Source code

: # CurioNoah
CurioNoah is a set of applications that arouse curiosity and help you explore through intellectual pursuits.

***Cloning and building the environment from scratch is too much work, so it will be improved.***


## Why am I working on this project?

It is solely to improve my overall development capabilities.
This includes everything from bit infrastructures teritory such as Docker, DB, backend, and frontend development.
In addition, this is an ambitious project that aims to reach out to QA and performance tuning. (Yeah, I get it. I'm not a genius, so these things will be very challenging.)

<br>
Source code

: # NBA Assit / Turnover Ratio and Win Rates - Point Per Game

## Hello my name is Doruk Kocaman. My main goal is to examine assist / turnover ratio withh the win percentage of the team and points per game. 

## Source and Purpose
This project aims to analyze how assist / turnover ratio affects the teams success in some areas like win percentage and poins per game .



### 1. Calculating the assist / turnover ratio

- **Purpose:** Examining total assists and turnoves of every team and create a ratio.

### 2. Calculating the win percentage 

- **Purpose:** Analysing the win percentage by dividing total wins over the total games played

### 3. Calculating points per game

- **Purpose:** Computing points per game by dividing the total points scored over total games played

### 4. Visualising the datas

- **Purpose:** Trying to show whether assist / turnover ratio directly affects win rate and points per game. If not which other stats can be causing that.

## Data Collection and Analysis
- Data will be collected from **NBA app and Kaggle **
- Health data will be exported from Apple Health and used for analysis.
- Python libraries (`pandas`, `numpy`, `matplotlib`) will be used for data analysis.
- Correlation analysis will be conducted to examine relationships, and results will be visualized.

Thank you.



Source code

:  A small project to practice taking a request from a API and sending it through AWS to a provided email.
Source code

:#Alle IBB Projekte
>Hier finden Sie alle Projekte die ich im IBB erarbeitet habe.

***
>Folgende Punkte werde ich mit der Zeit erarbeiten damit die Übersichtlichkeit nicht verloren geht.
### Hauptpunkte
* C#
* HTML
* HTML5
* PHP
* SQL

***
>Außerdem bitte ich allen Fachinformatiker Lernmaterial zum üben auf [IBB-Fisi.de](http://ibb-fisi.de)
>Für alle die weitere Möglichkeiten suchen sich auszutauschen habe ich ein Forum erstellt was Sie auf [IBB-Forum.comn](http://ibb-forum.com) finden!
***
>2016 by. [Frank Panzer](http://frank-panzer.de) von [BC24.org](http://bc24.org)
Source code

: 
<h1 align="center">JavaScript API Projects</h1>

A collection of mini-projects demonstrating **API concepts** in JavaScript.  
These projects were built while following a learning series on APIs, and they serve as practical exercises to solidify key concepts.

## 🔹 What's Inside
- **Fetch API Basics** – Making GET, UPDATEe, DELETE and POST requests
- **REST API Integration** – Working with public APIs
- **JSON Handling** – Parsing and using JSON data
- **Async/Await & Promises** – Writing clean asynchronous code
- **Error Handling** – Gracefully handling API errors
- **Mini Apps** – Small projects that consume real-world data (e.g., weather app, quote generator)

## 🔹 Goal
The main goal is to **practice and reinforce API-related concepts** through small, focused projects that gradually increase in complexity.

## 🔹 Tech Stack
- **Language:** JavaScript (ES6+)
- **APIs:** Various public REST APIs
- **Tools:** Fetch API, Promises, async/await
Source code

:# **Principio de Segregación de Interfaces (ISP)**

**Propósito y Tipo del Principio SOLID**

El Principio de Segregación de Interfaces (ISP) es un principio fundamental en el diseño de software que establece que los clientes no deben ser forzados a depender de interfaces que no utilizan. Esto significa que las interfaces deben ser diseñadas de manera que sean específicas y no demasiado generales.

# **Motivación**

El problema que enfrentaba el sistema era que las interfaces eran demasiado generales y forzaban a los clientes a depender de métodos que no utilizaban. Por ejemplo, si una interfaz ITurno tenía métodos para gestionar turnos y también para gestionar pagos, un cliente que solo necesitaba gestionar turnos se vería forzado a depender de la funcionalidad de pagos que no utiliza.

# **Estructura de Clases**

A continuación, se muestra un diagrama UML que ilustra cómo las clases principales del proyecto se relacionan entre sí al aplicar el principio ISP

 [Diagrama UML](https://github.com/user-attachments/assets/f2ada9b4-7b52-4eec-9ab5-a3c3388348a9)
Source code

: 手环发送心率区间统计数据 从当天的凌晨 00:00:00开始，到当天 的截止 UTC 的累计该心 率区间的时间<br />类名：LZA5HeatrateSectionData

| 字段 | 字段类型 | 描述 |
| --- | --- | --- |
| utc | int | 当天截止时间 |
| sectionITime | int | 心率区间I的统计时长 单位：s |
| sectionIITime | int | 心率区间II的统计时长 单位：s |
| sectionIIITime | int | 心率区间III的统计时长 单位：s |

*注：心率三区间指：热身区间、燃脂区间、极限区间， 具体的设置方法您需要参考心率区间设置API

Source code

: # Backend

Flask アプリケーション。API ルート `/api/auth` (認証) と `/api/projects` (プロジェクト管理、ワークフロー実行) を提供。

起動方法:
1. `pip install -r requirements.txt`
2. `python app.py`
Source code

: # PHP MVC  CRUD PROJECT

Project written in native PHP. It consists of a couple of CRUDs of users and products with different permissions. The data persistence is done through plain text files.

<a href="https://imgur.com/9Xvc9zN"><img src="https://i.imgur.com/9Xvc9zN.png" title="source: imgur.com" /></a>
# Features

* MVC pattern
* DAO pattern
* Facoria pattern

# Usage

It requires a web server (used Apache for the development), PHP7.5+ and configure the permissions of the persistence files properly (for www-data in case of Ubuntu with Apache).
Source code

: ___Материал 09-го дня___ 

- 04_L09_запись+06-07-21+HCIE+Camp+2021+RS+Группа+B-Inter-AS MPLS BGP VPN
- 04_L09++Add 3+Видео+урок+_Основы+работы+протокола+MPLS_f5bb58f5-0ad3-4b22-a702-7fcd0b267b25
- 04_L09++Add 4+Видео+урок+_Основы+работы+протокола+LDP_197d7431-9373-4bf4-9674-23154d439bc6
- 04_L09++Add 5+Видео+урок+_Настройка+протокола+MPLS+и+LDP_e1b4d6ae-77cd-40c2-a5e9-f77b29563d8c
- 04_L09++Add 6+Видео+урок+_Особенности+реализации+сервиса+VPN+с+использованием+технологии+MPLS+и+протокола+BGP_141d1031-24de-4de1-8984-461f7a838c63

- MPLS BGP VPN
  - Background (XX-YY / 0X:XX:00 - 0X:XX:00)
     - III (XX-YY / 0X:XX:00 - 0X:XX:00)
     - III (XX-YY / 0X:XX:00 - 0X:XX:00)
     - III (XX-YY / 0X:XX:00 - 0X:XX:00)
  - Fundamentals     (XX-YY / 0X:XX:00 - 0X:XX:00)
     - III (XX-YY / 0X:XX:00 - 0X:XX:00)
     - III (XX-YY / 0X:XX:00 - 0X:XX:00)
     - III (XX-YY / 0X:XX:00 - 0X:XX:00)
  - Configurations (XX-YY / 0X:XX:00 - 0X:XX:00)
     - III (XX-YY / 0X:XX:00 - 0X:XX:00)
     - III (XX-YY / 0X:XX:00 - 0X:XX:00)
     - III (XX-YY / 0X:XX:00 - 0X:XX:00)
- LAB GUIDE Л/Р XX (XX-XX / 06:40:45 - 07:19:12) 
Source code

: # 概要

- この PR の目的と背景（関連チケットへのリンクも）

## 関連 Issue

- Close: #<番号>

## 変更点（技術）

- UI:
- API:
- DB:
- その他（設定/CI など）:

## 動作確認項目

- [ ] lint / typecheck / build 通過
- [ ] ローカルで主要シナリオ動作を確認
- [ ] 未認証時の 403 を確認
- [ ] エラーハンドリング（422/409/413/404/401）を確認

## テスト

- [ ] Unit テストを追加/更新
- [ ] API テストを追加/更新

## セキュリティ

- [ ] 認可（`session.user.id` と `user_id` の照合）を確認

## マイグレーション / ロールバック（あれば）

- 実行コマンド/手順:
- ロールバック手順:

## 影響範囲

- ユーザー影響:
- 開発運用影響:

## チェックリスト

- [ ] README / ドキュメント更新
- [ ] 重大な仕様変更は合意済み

=-=-=-=-=

### Problem
Search the entries for "Fetch" and show every line that has it.

### Answer space
- **Fetch API Basics** – Making GET, UPDATEe, DELETE and POST requests
- **Tools:** Fetch API, Promises, async/await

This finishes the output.